The applicability of Duhon to this case remains unclear. First, of course, it is not a decision of the Eleventh Circuit. Second, the definition of disability at issue in Duhon was more lax than that in this case. In Duhon, an employee could not be disabled if he "may become" qualified for another job, which definition precluded disability if the employee, although presently unqualified for any job, could become qualified in the future by training or otherwise. Here, in contrast, an employee is disabled unless he is currently qualified for another job, and the possibility of future qualification (which typically would expand the range of available jobs) is irrelevant.
Ultimately, Duhon is unhelpful to the defendant because it addresses a different situation.

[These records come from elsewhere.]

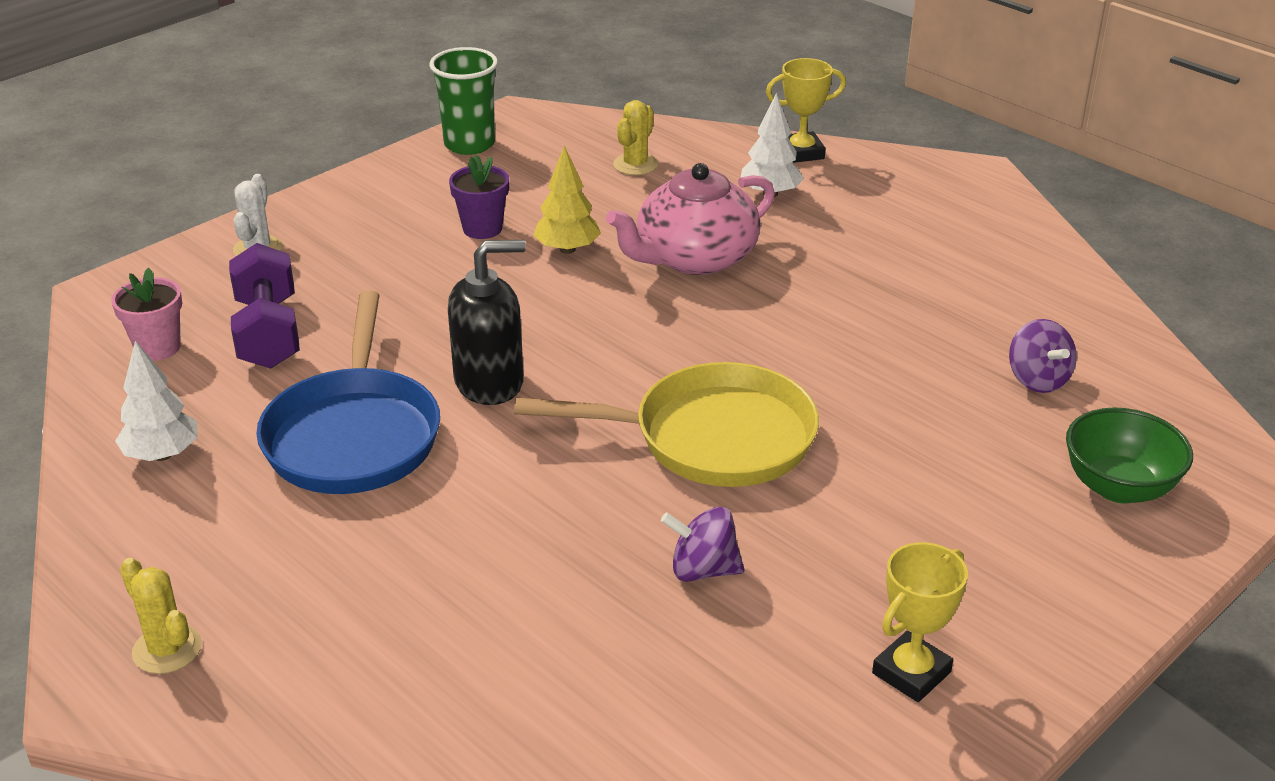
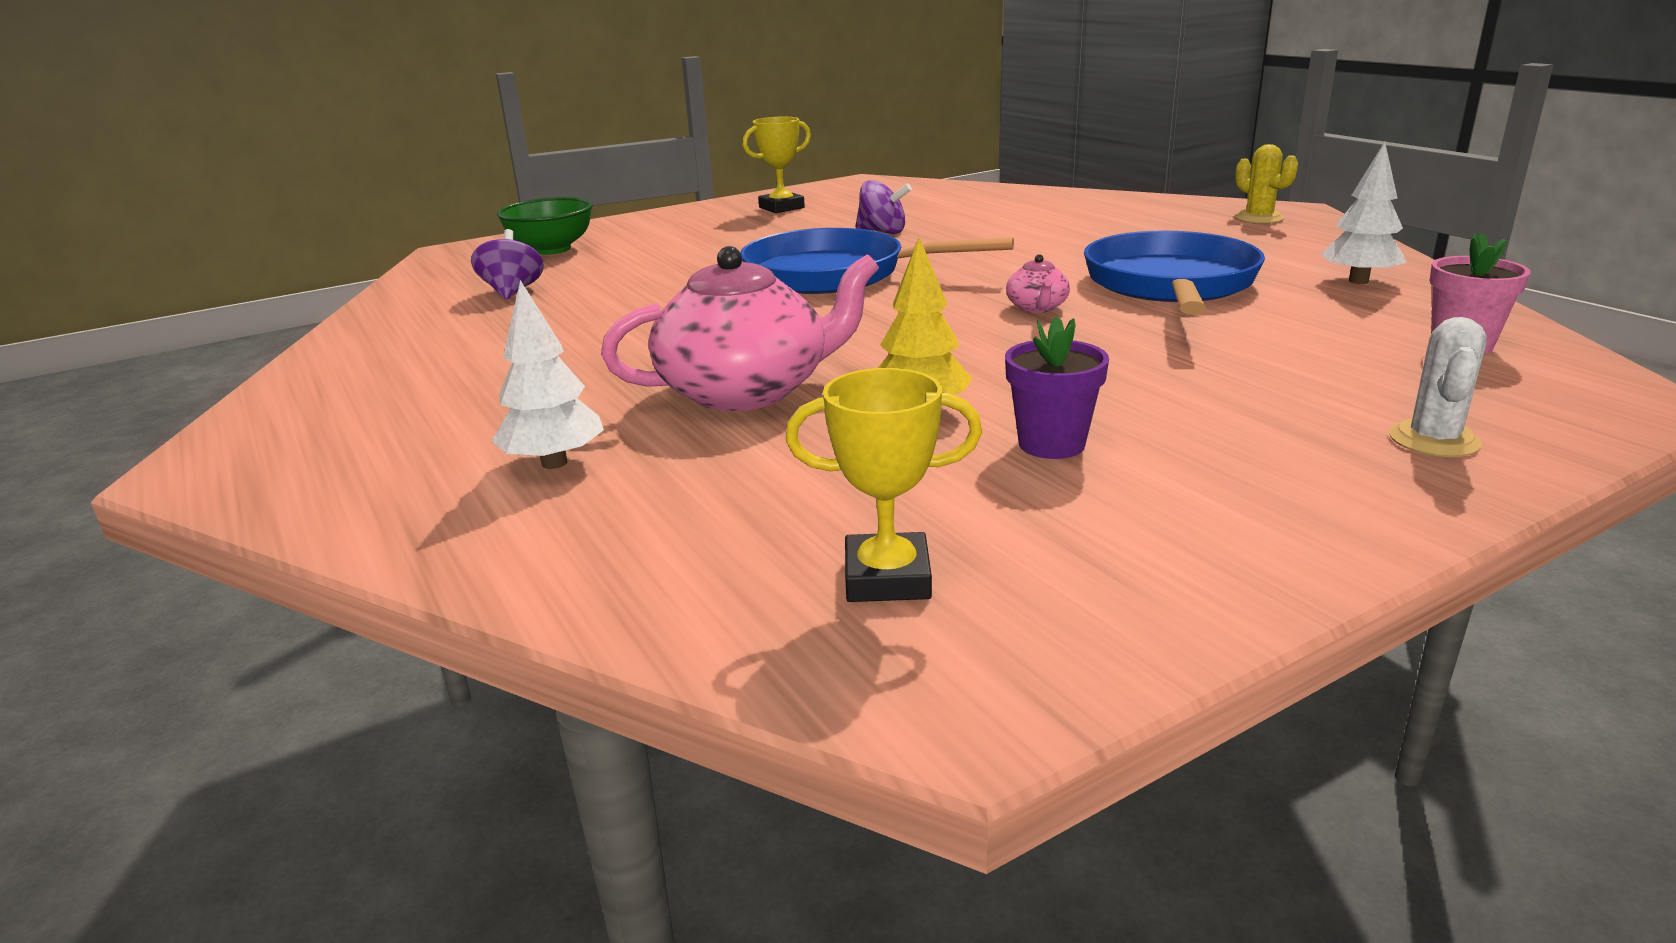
camera: 165 degrees left, 10 degrees down
purple dumbbell [229,243,300,369] -> none
green cup [429,47,498,155] -> none
black soap dispenser [448,240,526,405] -> pink teapot [1006,254,1070,313]
yellow pan [514,362,819,487] -> blue pan [740,228,1014,294]
yellow cactus [613,100,658,175] -> none
yellow trophy [766,58,846,163] -> yellow trophy moved to [786,368,982,602]

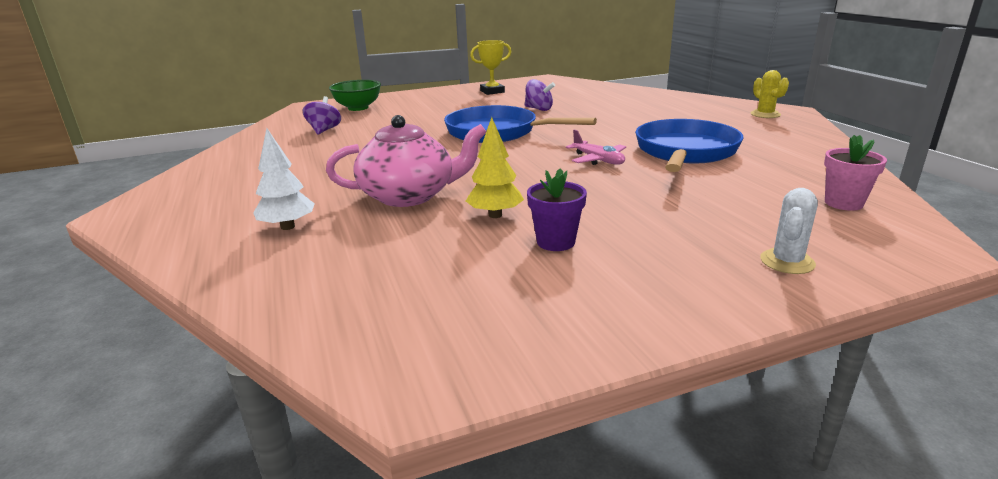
camera: 10 degrees right, 0 degrees up
yellow trophy [786,368,982,602] -> none
pink teapot [1006,254,1070,313] -> pink plane [566,129,626,165]
white tree [1320,142,1407,284] -> none

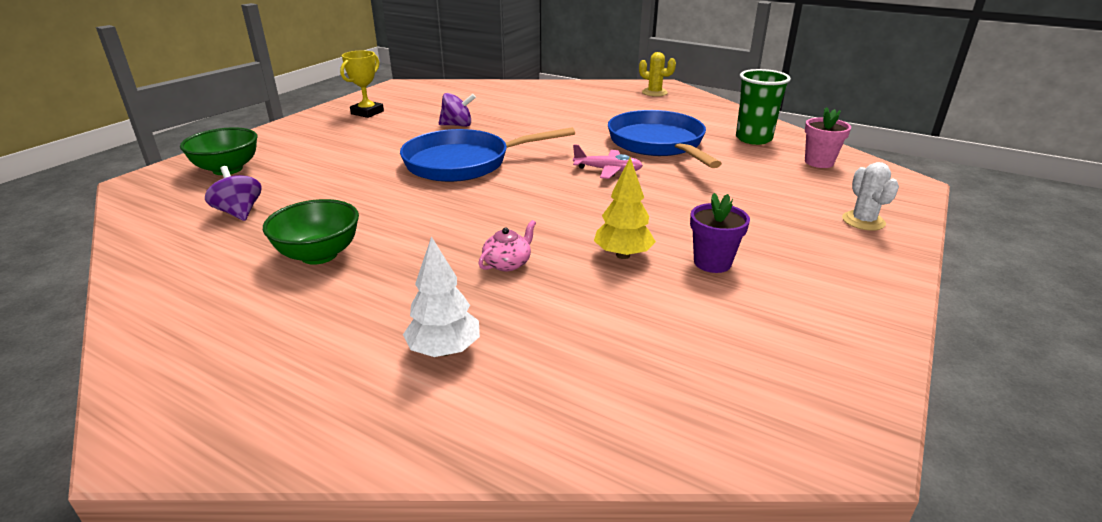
camera: 40 degrees left, 5 degrees up
pink teapot [326,115,486,207] -> pink teapot [478,220,536,271], size x0.43
none -> green bowl [263,199,359,265]
none -> green cup [736,69,791,145]

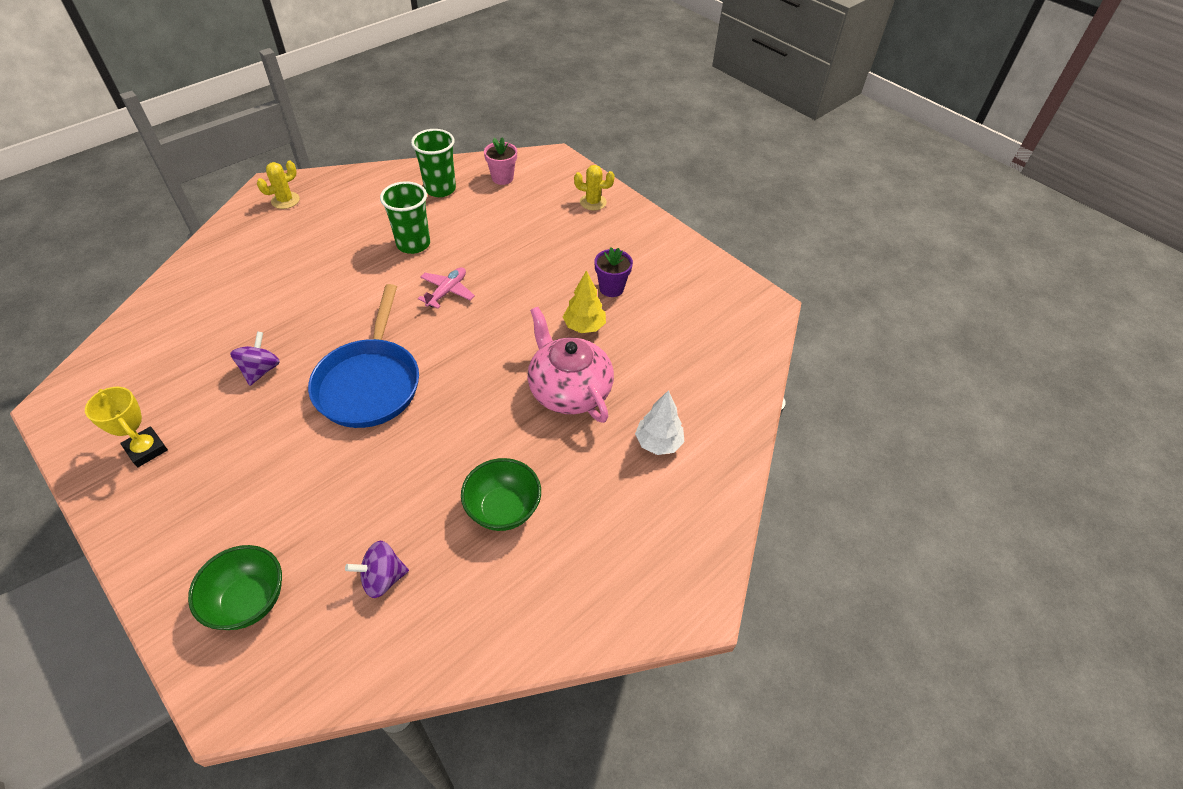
camera: 75 degrees left, 20 degrees up
pink teapot [478,220,536,271] -> pink teapot [527,307,614,423], size x2.31
blue pan [608,110,722,168] -> green cup [380,181,430,254]
white cactus [842,162,899,231] -> yellow cactus [574,165,615,211]

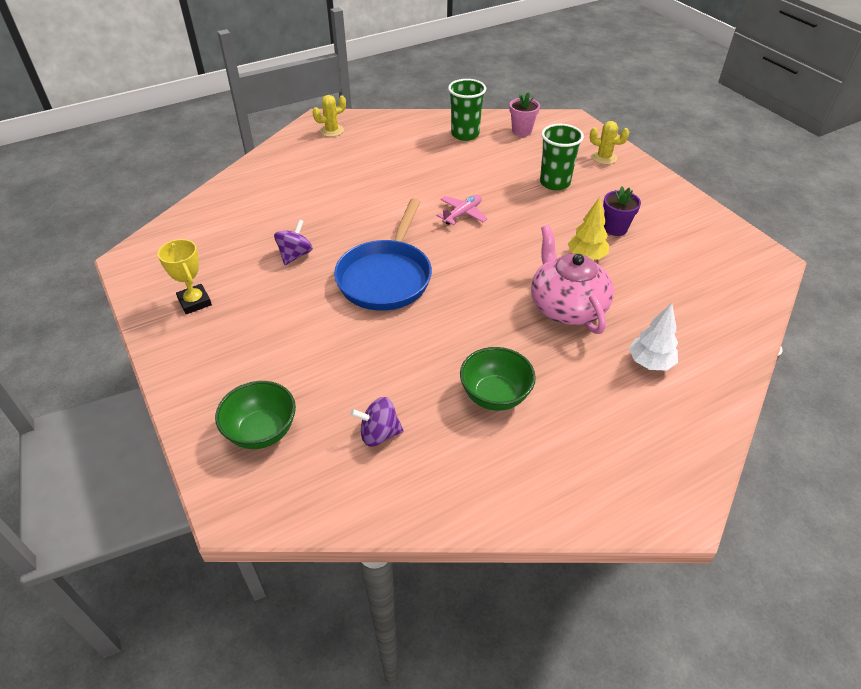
camera: 15 degrees right, 5 degrees down
green cup [380,181,430,254] -> green cup moved to [540,124,584,190]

In Duhon, the plan administrator "conclude[d] that [the plaintiff] would be able to perform the functions of some identifiable job," albeit without identifying any particular such job. 15 F.3d at 1308. That is, the defendant addressed the element of qualification for another job and resolved it adversely to the employee. Here, as noted above, the evidence suggests that the defendant never considered whether the plaintiff was qualified for another job but based its decision solely on the plaintiff's residual exertional category and his lack of psychiatric disability. (Doc. 22, Exhibit C at McWilliams 0007, 0101). While Duhon excuses the failure to obtain specific vocational evidence in some cases, it does not purport to excuse the failure to address the requirement of qualification for another job altogether. Nor has the defendant attempted to show that the Eleventh Circuit upholds denials of benefits when the administrator has failed to address an essential aspect of such a determination.
CONCLUSION
Because the defendant has not offered evidence that the plaintiff is qualified by education, training or experience for a job within his residual exertional capacity, it has not met its initial burden on motion for summary judgment of showing that its decision was correct. Because the defendant has left critical legal and factual issues unanswered, it has not met its initial burden of showing that its decision was reasonable. Because of these deficiencies, the Court need not reach the plaintiff's other arguments.
That the plaintiff has been found to be disabled by the Social Security Administration, (Doc. 22, Exhibit C at McWilliams 94), does not bolster the defendant's argument that its decision was correct.
For the reasons set forth above, the defendant's motion for summary judgment is denied.